Should we be worried?
Jacob Molyneux, senior editor
Prillsheila@yahoo.com HELLO who can function if they are in pain? Are you going to realize what the death toll will be if people start killing themselves because you don’t want to give them pain killers! Pain killing drugs have been around since history began……..you better worry about heroin and meth….and leave suffering people alone! Ridiculous!

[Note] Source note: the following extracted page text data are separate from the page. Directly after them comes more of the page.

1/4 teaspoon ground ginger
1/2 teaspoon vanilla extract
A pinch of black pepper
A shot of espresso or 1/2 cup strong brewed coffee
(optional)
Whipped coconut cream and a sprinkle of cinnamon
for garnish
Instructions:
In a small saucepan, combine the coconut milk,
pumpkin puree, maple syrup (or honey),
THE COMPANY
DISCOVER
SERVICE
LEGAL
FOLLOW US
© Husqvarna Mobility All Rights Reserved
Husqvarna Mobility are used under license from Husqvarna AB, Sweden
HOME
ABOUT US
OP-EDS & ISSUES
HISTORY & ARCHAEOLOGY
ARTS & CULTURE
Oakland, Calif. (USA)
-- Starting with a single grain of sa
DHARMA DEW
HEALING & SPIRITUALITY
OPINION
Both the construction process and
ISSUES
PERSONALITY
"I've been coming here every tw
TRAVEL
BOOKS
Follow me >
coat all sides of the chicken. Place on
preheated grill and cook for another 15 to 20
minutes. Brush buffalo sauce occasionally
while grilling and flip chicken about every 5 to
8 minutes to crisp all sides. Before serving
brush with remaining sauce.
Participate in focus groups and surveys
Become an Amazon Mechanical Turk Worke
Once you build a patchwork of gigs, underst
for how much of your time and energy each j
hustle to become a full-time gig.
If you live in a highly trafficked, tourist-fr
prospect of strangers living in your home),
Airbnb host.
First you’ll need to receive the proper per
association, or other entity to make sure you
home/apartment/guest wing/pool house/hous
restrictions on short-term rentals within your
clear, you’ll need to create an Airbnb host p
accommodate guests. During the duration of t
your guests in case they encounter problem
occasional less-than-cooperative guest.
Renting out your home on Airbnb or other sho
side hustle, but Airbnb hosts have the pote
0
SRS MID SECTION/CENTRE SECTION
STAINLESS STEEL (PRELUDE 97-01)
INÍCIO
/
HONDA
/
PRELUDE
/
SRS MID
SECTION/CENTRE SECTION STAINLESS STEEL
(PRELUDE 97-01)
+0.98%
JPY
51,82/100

I’m with Sheila Sud: educate before banning these affordable, essential components of pain control. Why should everyone suffer for the carelessness of a few? (I for one CAN feel the difference between 325 and 500 mg of Tylenol.)We need to stop our elevation of government to the role of cotton wool shielding society from consequences of behavior. Judy’s patient and hospital staff all stand immediately responsible and accountable for missing his OTC meds from that discharge process. Actually, it was likely missed from his admission med list as well, which is why med reconciliation laws were passed—proving my point: the best prevention is knowledgeable bedside care. That commodity decreases with every new regulation passed, by focusing nurses on paperwork to prove regs were met, at the expense of patient face time. I would hope cases like Judy’s will be widely publicized for the edification of patients and providers alike.
A week ago, my podiatrist and I were discussing the ban. At the time, I agreed with him that if anything should be changed it shpuld be all the OTC combination drugs with acetaminophen not the prescribed that ahould have more patient/provider/pharmacist contact and education than the OTC. That was the day before I changed my mind. As a Parish Nurse while visiting an elderly parishioner the day after he was discharged from the ER because he fell , I asked what medications he was taking. Among others was 600mg acetaminophen for arthritis. He showed me his ER discharge papers. They had given him Percocet for pain. For the previous 24 hours, he took 6 Percocet and 4 600mg acetaminophen. He did not know Percocet had acetamoinophen but he knew the risks. Labels were not read, discharge papers were not thoroughly reviewed. Did no one review what meds he was on before they sent him home? I now am FOR removing Rx and OTC combination pain and other combination meds with acetaminophen.
I would first like to see more public education and labeling of pain medications containing acetominophen of the risk of liver damage if not taken as directed or if additional tylenol/acetominophen is taken with the drug. Too many patients adjust their own dose or self medicate, one recent example was a patient I had taking 7-8 extra strength tylenol at a time!
The components of the FDA’s opioid REMS have not been determined. Patient registries and special prescriber certification are only 2 of many possibilities, some more and some less restrictive.
Perhaps we should evaluate why adding acetaminophen bumps drugs from Schedule II to schedule III in the first place. Is it less addictive to take Percocet than Roxicodone? If suddenly the combos become unavailable and pain relief is that much harder to come by, every Tom, Dick, and Harry with a sprain is going to flock to the ER for the good stuff… not once, but daily until the pain is gone or they are refused treatment. If you can’t go to just any doc to get narcotic pain relievers, the pain relief specialists will have lines out the door also.
maybe they should just have oxycodone/acetaminophen in doses that are no more than 325mg acetaminophen. i read that there’s no evidence that extra-strength works any better than regular.